┌──

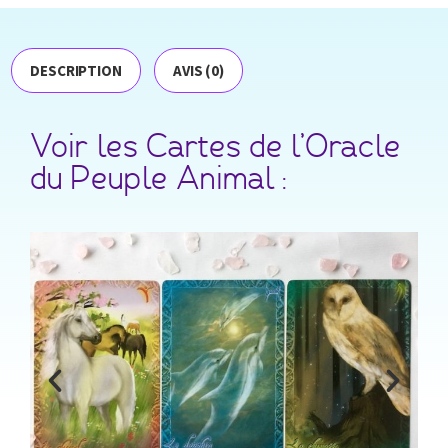
DESCRIPTION
AVIS (0)
Voir les Cartes de l’Oracle
du Peuple Animal :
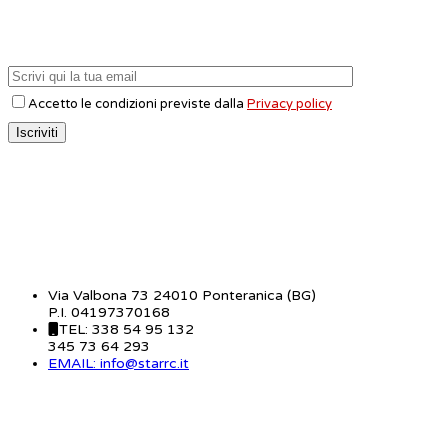
Accetto le condizioni previste dalla
Privacy policy
CONTATTI
Via Valbona 73 24010 Ponteranica (BG)
P.I. 04197370168
TEL: 338 54 95 132
345 73 64 293
EMAIL: info@starrc.it
STAR RC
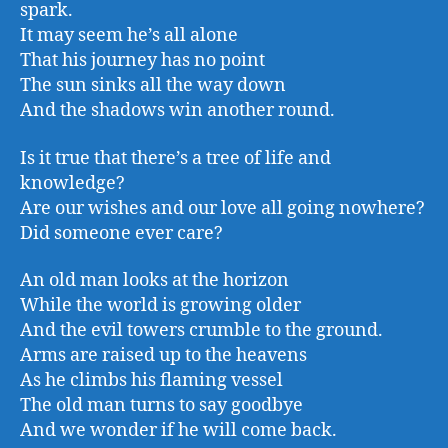
spark.
It may seem he’s all alone
That his journey has no point
The sun sinks all the way down
And the shadows win another round.
Is it true that there’s a tree of life and
knowledge?
Are our wishes and our love all going nowhere?
Did someone ever care?
An old man looks at the horizon
While the world is growing older
And the evil towers crumble to the ground.
Arms are raised up to the heavens
As he climbs his flaming vessel
The old man turns to say goodbye
And we wonder if he will come back.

└──

◆ **JOB**:
Word for word, give the listing above again, but drop any pictures.

◆ **EXERCISE SOLUTION**:
DESCRIPTION
AVIS (0)
Voir les Cartes de l’Oracle
du Peuple Animal :
Accetto le condizioni previste dalla
Privacy policy
CONTATTI
Via Valbona 73 24010 Ponteranica (BG)
P.I. 04197370168
TEL: 338 54 95 132
345 73 64 293
EMAIL: info@starrc.it
STAR RC
spark.
It may seem he’s all alone
That his journey has no point
The sun sinks all the way down
And the shadows win another round.
Is it true that there’s a tree of life and
knowledge?
Are our wishes and our love all going nowhere?
Did someone ever care?
An old man looks at the horizon
While the world is growing older
And the evil towers crumble to the ground.
Arms are raised up to the heavens
As he climbs his flaming vessel
The old man turns to say goodbye
And we wonder if he will come back.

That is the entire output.